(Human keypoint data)
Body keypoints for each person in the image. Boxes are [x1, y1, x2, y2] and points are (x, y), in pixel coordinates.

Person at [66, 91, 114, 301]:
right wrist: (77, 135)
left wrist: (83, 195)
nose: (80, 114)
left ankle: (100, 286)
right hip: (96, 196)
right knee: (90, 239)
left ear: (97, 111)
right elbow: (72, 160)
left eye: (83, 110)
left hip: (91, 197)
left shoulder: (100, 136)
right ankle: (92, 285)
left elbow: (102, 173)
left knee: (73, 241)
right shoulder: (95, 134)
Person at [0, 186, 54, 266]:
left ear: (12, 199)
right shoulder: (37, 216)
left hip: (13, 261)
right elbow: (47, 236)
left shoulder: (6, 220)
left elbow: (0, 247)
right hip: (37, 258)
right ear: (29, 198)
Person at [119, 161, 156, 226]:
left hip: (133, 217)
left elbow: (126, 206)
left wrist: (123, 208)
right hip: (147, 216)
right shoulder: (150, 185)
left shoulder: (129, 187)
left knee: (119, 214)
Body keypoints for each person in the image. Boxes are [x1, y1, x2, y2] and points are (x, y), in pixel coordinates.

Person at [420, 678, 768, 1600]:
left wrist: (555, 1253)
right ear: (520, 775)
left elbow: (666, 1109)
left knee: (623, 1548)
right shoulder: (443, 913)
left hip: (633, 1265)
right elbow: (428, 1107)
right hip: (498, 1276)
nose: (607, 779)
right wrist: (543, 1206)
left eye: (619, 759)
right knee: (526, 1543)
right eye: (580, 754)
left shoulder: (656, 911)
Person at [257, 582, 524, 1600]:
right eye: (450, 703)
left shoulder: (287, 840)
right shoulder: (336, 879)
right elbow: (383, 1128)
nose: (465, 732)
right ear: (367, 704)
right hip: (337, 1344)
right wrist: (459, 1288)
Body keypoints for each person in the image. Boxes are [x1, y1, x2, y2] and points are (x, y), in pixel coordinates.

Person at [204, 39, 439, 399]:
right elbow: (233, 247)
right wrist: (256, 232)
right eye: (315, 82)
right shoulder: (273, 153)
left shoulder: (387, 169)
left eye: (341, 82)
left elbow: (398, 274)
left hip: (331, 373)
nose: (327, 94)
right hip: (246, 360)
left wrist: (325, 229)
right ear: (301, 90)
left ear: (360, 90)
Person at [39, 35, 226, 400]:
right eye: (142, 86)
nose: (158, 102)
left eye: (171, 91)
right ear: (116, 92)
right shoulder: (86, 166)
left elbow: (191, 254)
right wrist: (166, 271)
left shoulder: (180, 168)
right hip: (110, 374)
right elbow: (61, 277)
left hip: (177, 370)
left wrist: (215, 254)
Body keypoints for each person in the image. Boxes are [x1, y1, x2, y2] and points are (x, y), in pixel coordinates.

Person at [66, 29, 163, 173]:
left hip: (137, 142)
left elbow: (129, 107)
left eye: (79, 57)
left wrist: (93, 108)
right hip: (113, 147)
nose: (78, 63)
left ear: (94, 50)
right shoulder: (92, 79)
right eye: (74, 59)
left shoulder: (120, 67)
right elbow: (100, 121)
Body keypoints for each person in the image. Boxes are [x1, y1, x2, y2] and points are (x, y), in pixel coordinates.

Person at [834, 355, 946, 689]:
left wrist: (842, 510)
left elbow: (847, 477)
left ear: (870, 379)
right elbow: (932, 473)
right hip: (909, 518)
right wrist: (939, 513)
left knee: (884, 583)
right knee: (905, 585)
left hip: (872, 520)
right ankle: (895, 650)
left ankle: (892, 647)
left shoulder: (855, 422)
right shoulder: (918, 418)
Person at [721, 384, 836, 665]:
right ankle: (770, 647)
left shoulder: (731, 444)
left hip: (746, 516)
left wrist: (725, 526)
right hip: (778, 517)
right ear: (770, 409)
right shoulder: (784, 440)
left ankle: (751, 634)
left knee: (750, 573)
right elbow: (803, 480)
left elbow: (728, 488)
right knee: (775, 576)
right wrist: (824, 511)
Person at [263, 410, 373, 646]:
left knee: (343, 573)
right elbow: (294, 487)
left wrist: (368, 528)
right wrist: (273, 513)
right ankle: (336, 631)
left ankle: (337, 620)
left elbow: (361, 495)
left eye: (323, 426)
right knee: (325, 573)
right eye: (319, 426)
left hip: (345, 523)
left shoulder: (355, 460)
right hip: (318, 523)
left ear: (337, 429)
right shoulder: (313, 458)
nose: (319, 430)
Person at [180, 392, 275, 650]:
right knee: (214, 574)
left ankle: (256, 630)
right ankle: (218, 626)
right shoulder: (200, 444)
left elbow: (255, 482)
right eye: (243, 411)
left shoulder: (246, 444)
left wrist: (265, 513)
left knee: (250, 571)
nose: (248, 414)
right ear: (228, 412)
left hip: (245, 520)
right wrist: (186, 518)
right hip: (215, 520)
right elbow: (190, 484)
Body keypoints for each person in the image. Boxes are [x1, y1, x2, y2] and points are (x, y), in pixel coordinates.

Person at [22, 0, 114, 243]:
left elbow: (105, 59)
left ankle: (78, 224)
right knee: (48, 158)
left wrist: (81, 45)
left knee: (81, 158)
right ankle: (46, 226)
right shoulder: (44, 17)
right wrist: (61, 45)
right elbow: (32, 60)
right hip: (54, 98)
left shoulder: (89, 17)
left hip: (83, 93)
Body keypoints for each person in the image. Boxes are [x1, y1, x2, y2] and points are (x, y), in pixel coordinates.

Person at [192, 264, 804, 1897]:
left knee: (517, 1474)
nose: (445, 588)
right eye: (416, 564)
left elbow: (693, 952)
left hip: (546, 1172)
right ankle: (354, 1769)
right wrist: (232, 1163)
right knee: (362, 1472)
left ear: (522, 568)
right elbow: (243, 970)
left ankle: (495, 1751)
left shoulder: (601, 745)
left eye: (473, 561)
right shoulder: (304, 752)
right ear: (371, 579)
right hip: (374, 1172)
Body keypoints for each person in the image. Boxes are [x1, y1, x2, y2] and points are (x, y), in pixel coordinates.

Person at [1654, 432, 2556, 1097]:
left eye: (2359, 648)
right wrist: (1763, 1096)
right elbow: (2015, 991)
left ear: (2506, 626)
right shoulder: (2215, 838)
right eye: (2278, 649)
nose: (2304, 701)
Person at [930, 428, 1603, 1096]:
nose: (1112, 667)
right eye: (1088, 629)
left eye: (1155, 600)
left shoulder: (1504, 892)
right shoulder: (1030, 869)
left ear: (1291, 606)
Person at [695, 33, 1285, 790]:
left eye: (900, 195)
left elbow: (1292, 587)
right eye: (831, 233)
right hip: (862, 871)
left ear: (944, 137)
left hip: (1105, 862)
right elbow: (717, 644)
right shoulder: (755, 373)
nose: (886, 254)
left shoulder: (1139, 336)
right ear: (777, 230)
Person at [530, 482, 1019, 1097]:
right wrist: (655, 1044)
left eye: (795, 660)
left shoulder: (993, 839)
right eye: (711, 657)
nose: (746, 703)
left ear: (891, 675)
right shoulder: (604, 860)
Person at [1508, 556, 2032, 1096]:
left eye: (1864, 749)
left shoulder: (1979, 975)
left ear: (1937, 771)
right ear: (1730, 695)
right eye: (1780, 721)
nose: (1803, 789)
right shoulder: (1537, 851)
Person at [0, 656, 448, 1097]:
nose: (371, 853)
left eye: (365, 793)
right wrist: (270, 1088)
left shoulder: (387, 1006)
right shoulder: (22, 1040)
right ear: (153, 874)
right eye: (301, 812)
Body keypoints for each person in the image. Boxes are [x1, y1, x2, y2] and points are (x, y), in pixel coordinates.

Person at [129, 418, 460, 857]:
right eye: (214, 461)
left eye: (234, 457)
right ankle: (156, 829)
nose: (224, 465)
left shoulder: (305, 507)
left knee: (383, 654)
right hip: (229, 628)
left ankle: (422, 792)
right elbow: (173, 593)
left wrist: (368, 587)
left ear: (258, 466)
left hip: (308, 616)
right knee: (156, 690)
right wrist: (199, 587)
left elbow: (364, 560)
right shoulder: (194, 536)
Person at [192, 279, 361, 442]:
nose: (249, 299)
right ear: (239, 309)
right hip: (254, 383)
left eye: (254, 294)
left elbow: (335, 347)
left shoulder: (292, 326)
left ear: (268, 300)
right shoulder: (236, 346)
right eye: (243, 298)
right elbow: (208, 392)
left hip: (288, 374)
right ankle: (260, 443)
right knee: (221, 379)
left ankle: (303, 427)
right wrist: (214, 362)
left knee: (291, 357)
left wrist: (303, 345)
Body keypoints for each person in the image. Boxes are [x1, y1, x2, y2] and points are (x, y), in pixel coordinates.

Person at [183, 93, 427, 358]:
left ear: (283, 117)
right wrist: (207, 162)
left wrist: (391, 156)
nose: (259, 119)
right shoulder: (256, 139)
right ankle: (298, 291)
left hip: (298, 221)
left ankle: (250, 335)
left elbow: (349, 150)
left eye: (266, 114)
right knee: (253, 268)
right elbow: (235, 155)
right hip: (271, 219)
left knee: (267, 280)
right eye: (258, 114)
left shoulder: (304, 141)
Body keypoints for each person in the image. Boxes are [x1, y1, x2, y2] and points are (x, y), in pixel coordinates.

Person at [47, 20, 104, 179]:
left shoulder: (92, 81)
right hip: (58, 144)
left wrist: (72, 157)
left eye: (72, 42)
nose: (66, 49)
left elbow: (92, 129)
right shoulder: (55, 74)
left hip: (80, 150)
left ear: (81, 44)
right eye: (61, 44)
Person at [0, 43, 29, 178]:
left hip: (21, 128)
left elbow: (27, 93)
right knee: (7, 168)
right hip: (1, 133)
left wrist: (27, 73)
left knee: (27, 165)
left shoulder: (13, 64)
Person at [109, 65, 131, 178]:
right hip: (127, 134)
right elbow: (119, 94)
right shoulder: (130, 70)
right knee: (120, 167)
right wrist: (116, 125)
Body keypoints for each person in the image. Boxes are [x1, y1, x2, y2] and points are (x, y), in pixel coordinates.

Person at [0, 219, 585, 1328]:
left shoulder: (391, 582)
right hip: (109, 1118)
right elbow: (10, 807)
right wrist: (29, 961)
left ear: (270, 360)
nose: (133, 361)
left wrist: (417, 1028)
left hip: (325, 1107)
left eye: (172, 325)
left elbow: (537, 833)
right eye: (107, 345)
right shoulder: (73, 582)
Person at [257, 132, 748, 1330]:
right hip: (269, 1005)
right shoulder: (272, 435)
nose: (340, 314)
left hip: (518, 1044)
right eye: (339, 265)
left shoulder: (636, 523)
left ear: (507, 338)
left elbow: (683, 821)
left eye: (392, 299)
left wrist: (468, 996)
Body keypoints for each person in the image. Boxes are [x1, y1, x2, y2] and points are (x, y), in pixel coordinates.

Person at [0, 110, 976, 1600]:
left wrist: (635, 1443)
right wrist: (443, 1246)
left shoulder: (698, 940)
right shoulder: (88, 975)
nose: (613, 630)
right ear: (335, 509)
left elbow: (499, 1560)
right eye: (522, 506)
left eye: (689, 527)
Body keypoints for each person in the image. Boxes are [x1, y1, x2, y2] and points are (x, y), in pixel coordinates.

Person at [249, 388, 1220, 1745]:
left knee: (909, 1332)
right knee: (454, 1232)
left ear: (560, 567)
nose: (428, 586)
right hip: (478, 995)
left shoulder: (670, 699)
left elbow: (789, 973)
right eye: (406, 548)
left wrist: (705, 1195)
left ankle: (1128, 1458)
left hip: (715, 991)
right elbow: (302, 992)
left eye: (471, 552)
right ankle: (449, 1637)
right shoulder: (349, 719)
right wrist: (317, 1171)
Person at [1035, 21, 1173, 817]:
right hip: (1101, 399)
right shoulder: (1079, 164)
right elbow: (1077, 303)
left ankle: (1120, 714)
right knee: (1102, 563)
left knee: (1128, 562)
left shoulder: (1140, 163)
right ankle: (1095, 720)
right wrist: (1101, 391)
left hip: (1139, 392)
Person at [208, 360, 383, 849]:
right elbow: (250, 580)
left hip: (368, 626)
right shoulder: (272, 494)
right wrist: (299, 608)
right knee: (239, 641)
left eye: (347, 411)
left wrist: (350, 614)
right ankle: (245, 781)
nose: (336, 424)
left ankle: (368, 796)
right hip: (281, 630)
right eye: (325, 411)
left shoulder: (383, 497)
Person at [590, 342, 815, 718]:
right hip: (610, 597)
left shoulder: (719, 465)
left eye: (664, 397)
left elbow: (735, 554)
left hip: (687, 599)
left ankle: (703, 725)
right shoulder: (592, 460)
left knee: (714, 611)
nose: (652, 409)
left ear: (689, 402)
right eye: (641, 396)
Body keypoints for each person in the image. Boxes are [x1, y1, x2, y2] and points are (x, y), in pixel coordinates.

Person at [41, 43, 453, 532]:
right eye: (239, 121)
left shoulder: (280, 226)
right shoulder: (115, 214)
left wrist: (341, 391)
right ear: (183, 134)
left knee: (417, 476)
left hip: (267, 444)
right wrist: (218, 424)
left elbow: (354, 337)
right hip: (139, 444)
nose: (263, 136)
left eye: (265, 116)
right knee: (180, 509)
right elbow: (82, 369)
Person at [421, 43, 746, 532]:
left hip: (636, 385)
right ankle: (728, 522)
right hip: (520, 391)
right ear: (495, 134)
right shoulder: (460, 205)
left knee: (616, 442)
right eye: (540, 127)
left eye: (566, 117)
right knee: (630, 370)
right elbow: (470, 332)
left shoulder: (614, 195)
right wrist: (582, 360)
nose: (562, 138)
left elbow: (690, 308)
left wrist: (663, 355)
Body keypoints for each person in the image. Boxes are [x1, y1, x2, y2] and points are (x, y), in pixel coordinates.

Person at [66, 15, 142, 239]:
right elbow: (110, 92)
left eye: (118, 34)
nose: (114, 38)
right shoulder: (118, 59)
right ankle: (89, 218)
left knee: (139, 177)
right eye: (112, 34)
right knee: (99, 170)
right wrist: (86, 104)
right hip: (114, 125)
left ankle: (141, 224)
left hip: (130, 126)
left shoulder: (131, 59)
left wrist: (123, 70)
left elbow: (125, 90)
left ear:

## WORK ORDER
Repeat word for word the lines above that run from the line containing "left wrist: (83, 195)" through the line containing "right ankle: (92, 285)", both ends included, and nothing else.

## WRITTEN SOLUTION
left wrist: (83, 195)
nose: (80, 114)
left ankle: (100, 286)
right hip: (96, 196)
right knee: (90, 239)
left ear: (97, 111)
right elbow: (72, 160)
left eye: (83, 110)
left hip: (91, 197)
left shoulder: (100, 136)
right ankle: (92, 285)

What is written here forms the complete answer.